Task brief » Repeat the span of the entries below that starts at the line with "Спиральные теплообменники" and ends at the line with "ача Jurassic World Evolution 2 — на следующей", nothing more. Skip the pictures.

Data shown »
◇ ◇ ◇ ◇

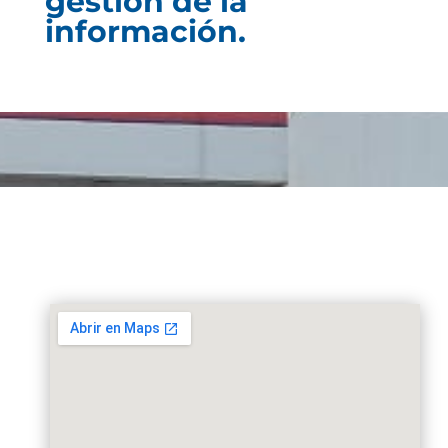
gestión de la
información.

◇ ◇ ◇ ◇

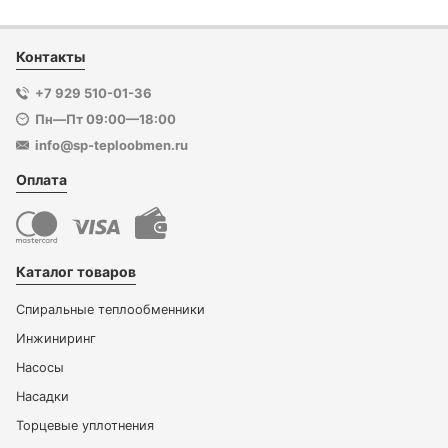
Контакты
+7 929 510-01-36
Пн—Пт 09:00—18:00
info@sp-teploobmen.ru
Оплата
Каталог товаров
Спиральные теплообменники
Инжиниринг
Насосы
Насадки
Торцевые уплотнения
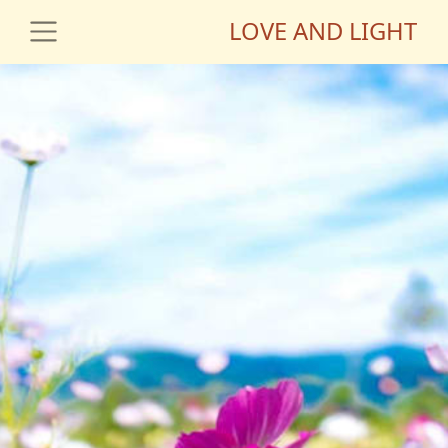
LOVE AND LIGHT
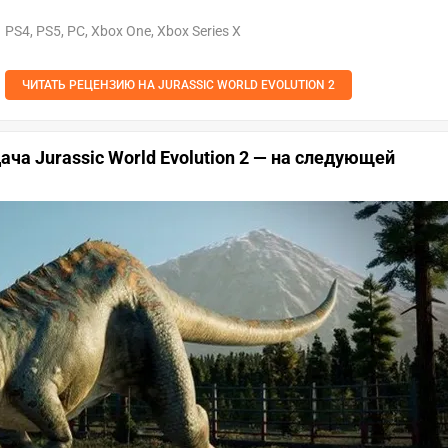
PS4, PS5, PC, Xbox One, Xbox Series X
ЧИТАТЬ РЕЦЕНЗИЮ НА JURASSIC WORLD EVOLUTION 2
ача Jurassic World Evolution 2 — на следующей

◇ ◇ ◇ ◇

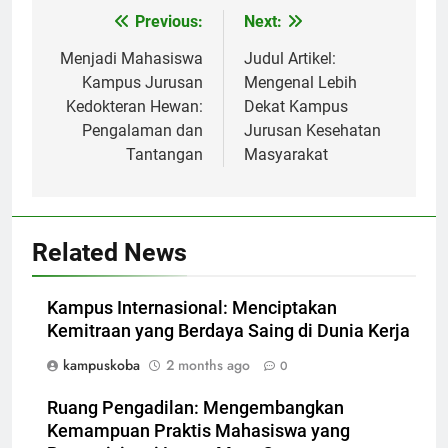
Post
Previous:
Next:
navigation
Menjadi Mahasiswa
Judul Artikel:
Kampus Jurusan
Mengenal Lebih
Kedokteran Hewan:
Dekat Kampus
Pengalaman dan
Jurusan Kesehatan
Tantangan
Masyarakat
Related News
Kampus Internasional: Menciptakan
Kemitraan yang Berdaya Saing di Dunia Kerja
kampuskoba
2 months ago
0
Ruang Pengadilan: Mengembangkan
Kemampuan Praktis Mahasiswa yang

◇ ◇ ◇ ◇

The completed task »
Спиральные теплообменники
Инжиниринг
Насосы
Насадки
Торцевые уплотнения
LOVE AND LIGHT
PS4, PS5, PC, Xbox One, Xbox Series X
ЧИТАТЬ РЕЦЕНЗИЮ НА JURASSIC WORLD EVOLUTION 2
ача Jurassic World Evolution 2 — на следующей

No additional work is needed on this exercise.